▶ _QUESTÕES DE ESTUDO_
1. No texto sobre a política brasileira, quantos operários metalúrgicos morreram na invasão da Cia. Siderúrgica Nacional pelo exército?
2. Redigite sem alterações o trecho do texto sobre a política brasileira que se inicia nas palavras "Numa crônica bem" e termina logo após as palavras "desmandos ainda ditatoriais.".

▶ _TEXTO FORNECIDO_
......
Numa crônica bem desenhada pela própria história política do Brasil, a certa altura de um debate histórico da primeira eleição direta para a Presidência da República, depois de uma longa lei de mordaça ditatorial, onde se inclui a entrada de Tancredo Neves/Sarney pela porta dos fundos, e é bom que se diga que a dissonância daquele contexto político desembocou na desastrosa operação do exército em seu último ato na cidade de Volta Redonda com a invasão da Cia. Siderúrgica Nacional, ato que resultou na morte de três operários metalúrgicos e, consequentemente, levou à vitória dois de prefeitos do PT em duas capitais brasileiras, Vitória-ES com Vitor Buaiz e São Paulo, com Erundina. Isso acontece com uma virada espetacular mostrando uma sociedade atenta e saturada dos desmandos ainda ditatoriais.
......
▶ _DADOS FORNECIDOS_
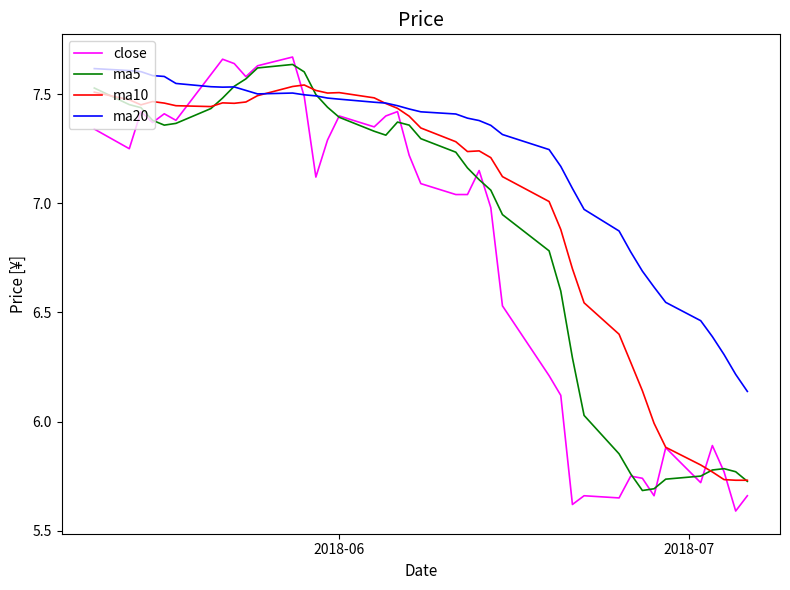

Rank the series by their average value, from highest to lowest.

ma20, ma10, ma5, close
......
▶ _RESPOSTAS ESPERADAS_
1. Três operários metalúrgicos.

2.
Numa crônica bem desenhada pela própria história política do Brasil, a certa altura de um debate histórico da primeira eleição direta para a Presidência da República, depois de uma longa lei de mordaça ditatorial, onde se inclui a entrada de Tancredo Neves/Sarney pela porta dos fundos, e é bom que se diga que a dissonância daquele contexto político desembocou na desastrosa operação do exército em seu último ato na cidade de Volta Redonda com a invasão da Cia. Siderúrgica Nacional, ato que resultou na morte de três operários metalúrgicos e, consequentemente, levou à vitória dois de prefeitos do PT em duas capitais brasileiras, Vitória-ES com Vitor Buaiz e São Paulo, com Erundina. Isso acontece com uma virada espetacular mostrando uma sociedade atenta e saturada dos desmandos ainda ditatoriais.